_YOUR GOAL:_ In the excerpt on preprint infrastructure, change "digital object identifiers" to "persistent identifiers" and write out the passage starting with "Interoperability was regarded" and going on through "as being important.".

_DOCUMENT EXCERPT:_
Infrastructure. The view was commonly expressed by participants who commented on infrastructure that many technologies were already available to support use of preprints. Those mentioned by participants include repository and publishing solutions (open source, such as OSF Preprints, Eprints or DSpace and proprietary technology, such as Figshare), but also the broader scholarly communication infrastructure (e.g. indexing via Crossref). However, several infrastructural issues were emphasised as being important by participants, including technology considerations (such as interoperability, search and discovery), as well as process considerations (including licensing, versioning management, and digital preservation). Functionality and usability considerations for individual services were also mentioned, such as search and annotation of preprints.
Interoperability was regarded as a priority by many participants, with standards often being seen as key. Use of digital object identifiers (DOIs) for preprints (which could then be linked to later versions of the paper) was seen as a particular priority, but other standards such as ORCID, and service providers, such as Crossref, were also mentioned as being important.
Use of standards was seen as an important enabler of effective search and discovery of preprints. Discovery was seen as being achievable largely through network-level discovery services, such as Google Scholar, but interestingly, even greater emphasis was placed on social media, particularly Twitter. It was common for researchers to report finding out about preprints of interest from Twitter, either by following particular individuals or signing up to Twitter feeds set up and managed by preprint servers (including automated Twitter posting when preprints are released). Twitter was reported to be the main way several participants found out about preprints in their field. Several researchers also mentioned gaining feedback on their own preprints as a result of posting links to them on Twitter, with comments sometimes being posted on Twitter itself or other social media rather than the preprint server. The importance of Twitter was also emphasised by service providers, with one representative of a preprint server stating:
“I would say that the momentum behind [name of the preprint server] owes a great deal to Twitter, and to Facebook, a bit less so. But nevertheless the effect is there. These are means of amplifying work once it has been posted.” (Preprint server provider)

_MATERIAL SUPPLIED:_
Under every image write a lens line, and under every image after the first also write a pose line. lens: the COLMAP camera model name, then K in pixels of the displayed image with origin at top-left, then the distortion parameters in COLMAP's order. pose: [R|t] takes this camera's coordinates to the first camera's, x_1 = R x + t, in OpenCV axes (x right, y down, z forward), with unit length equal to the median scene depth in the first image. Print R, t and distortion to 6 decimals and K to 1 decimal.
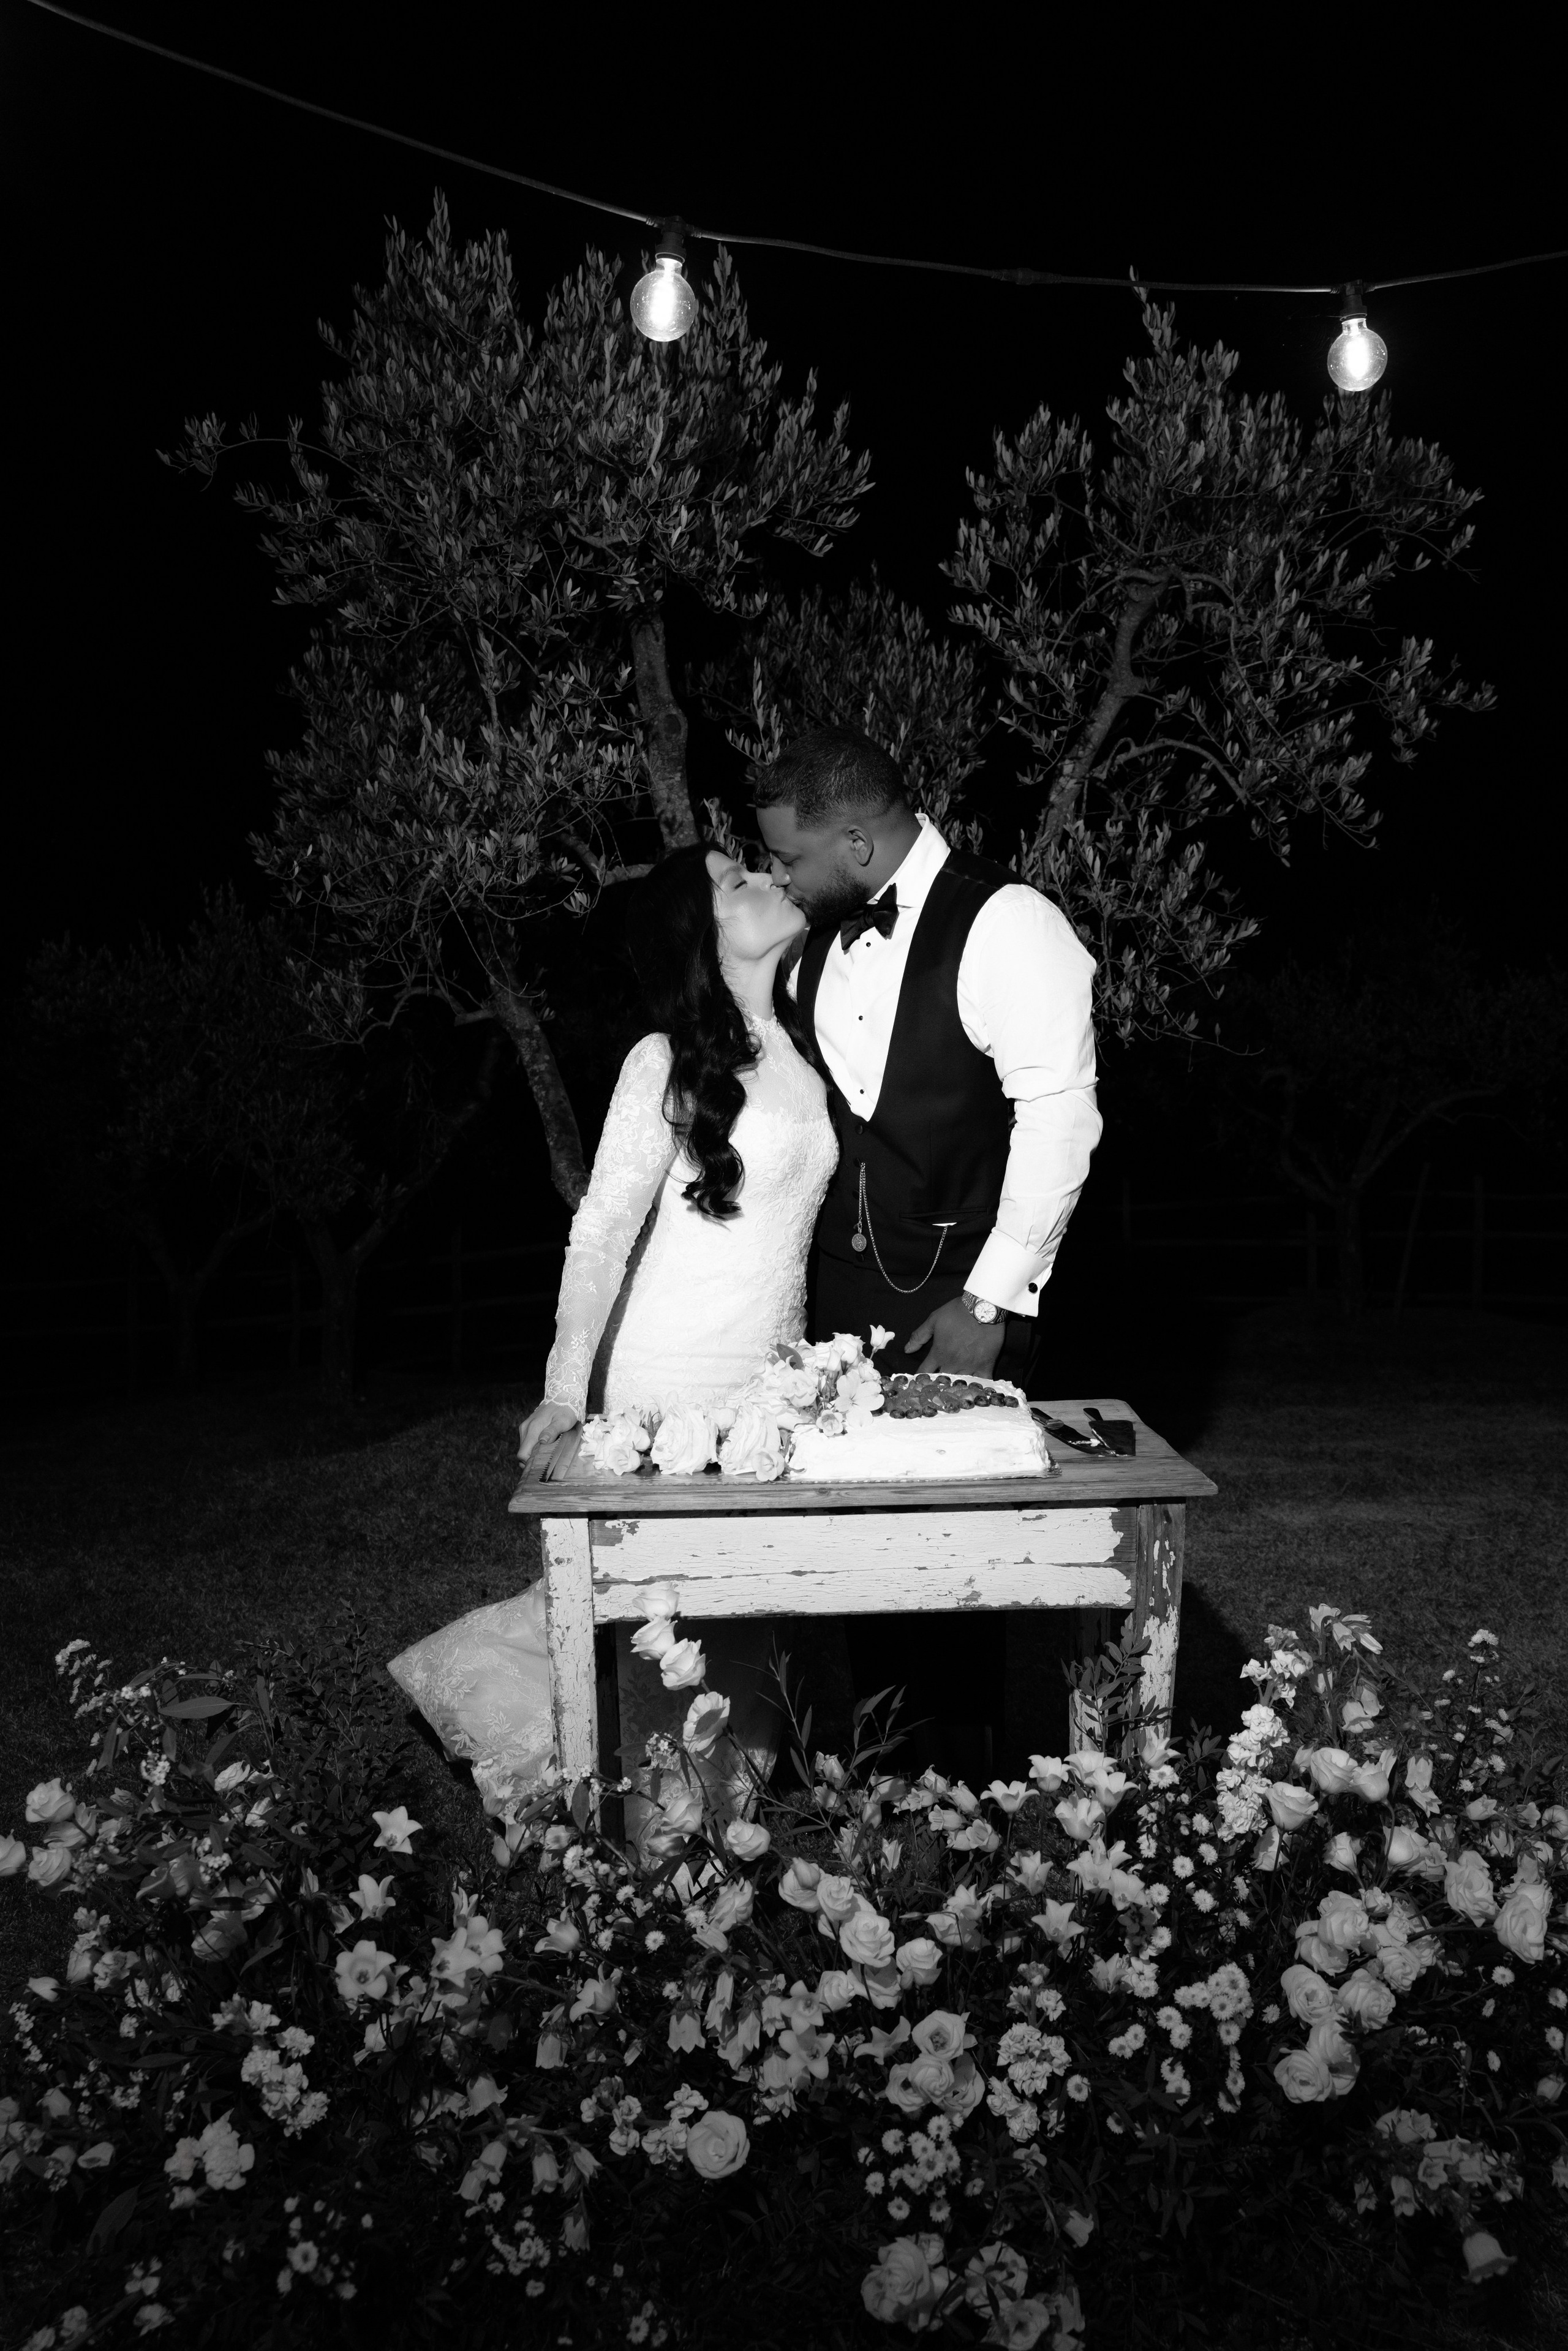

==

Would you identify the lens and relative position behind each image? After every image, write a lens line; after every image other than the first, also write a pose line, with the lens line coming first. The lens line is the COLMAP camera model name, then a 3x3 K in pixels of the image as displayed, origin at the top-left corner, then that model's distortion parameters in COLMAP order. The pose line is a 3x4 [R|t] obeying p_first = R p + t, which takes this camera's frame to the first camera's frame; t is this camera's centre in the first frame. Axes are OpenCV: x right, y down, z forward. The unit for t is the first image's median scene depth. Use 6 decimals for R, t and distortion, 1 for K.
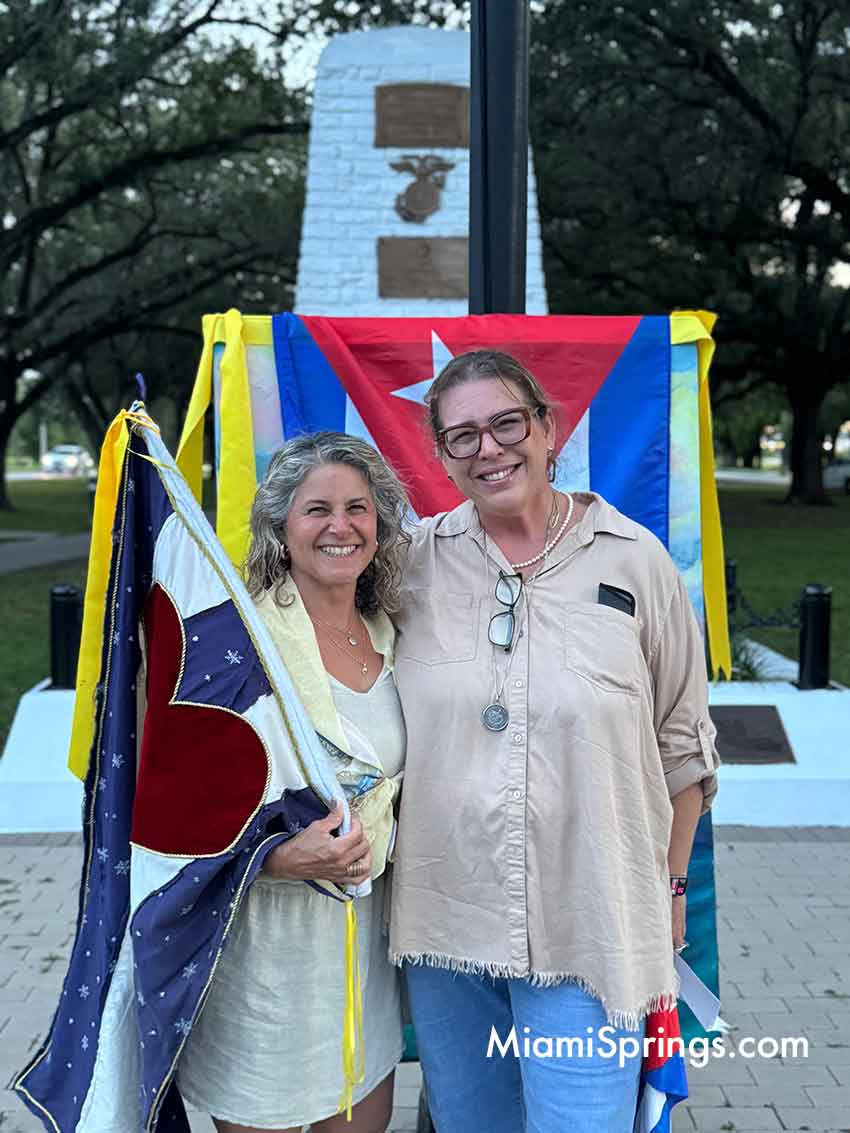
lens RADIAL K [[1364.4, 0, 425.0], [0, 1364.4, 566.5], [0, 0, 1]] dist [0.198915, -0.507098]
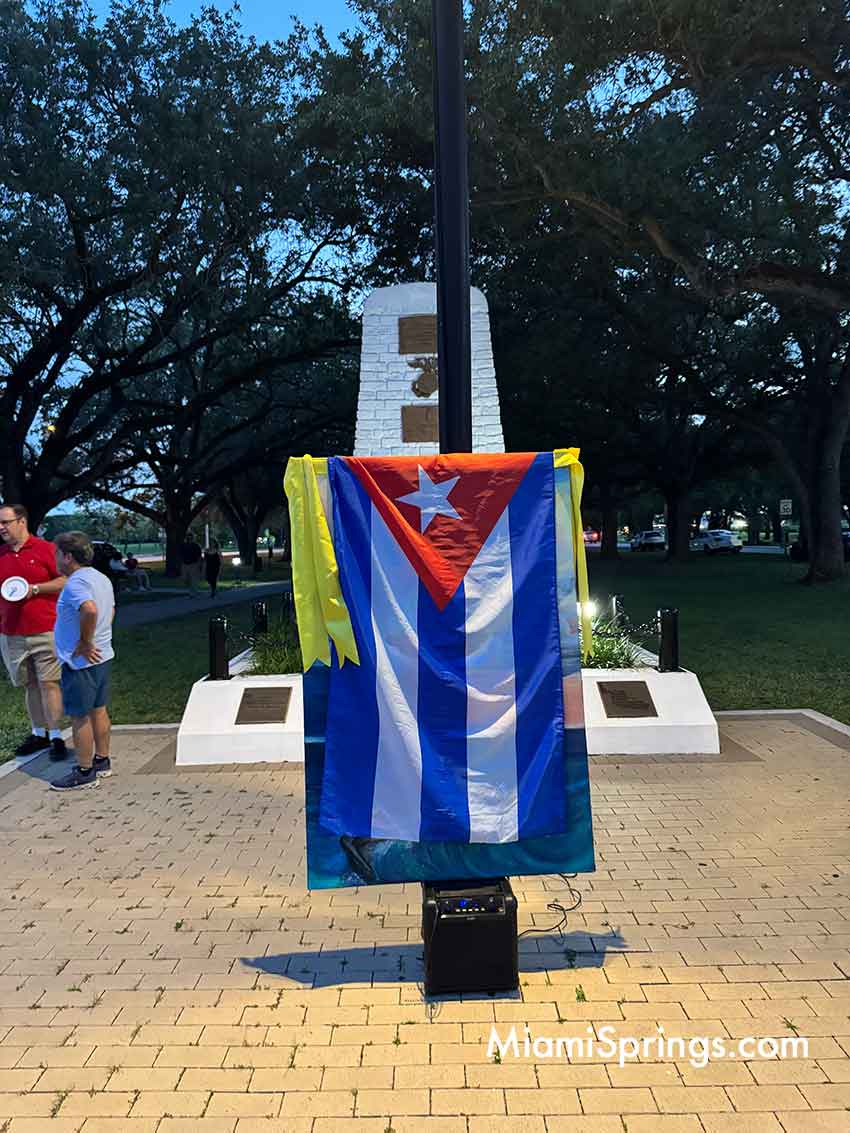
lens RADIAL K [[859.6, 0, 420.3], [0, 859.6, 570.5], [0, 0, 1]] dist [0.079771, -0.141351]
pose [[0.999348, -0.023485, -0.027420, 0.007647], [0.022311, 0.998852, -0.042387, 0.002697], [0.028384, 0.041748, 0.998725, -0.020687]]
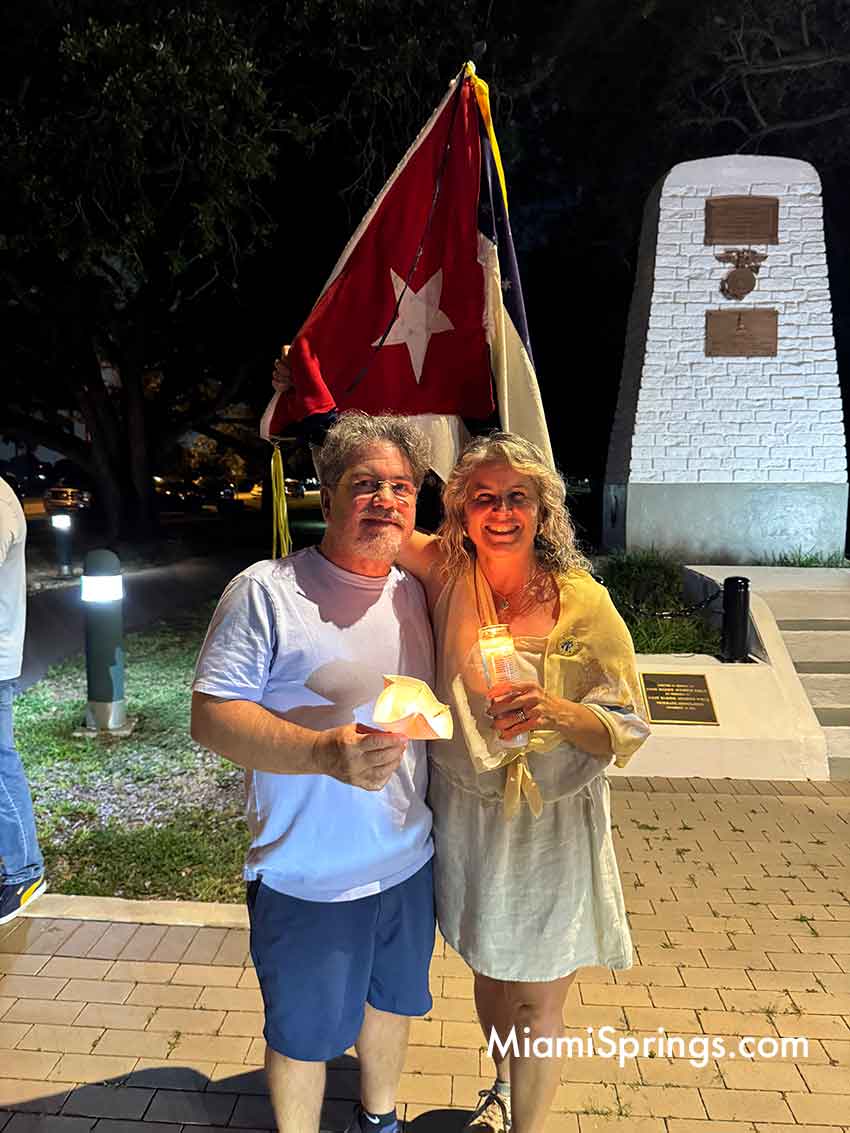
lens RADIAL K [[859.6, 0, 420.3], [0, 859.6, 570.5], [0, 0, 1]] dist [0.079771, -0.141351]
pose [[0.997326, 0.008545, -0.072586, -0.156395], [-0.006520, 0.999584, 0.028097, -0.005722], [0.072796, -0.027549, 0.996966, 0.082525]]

_WORKED SOLUTION:_
Interoperability was regarded as a priority by many participants, with standards often being seen as key. Use of persistent identifiers (DOIs) for preprints (which could then be linked to later versions of the paper) was seen as a particular priority, but other standards such as ORCID, and service providers, such as Crossref, were also mentioned as being important.